Entering 8, the Neon (piloted by Wes Hill) stayed high, while the CRX (piloted by Wes Storm) went low, and I stayed somewhere in the middle. For a brief moment, I had the uncommon experience of both lapping and being lapped at the same instant at the mid-point of turn 8. As we drifted out of 8, the CRX pulled in front, I tucked into the middle, and the Neon followed behind. It was a good clean pass, with everyone cooperating, but turn 8, with the long straight that follows, can be very sensitive to speed variations and even a minor reduction will impact the speed down the entire straight.
The traffic had slowed me down. Catching up to Dave’s rotten-lemon 2002, which had been a long shot, was now going to be impossible unless he made a serious error. He had done a better job of anticipation and traffic management that I had, and it showed. The '02 now had a 200 yard lead and the LL placard was up at Start-Finish.
I wasn't going to catch him this time. I drove a clean lap. I was 3rd of 10 cars in G-P – not a bad result.
After the race, I popped by and introduced myself to Dave, the driver of the sickly-yellow 2002. He had been having brake issues – thus the quick start, followed by the fade in speed that had allowed me to nose up on him.
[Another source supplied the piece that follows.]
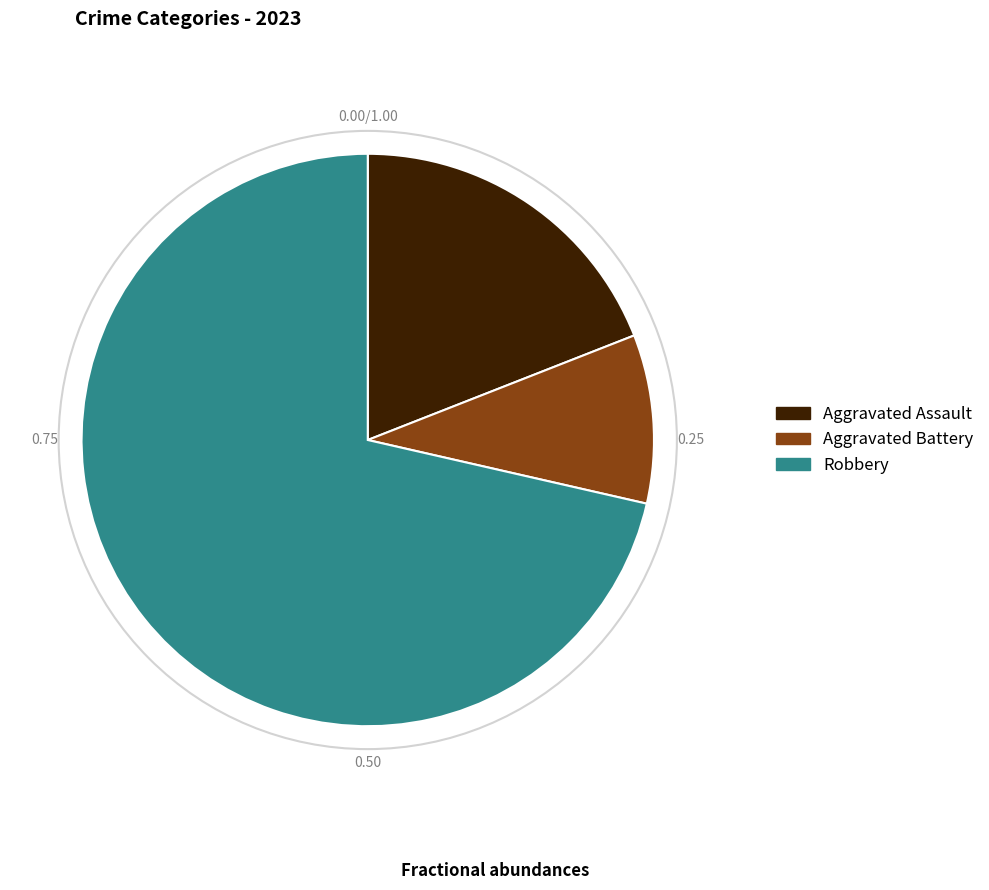

Which slice is the largest?

Robbery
My engine hesitation below 6k RPMs, and his brake problems, were going to haunt us both for the rest of the season – but that's how racing is: the car is never perfect (and if it is, it means something is about to break).
My fast lap of the race was a 1:48.6, a record lap for me by half-a-second. As after the May race at PR, I felt that I was going to have to find more speed, but this time it wasn't in the car. I had to clean up my driving, push harder, and be more consistent. Then maybe I could find the time to beat Dave's 2002. The speed was all in my head.
I was going to have an opportunity to find it in 3 weeks at Portland International Raceway.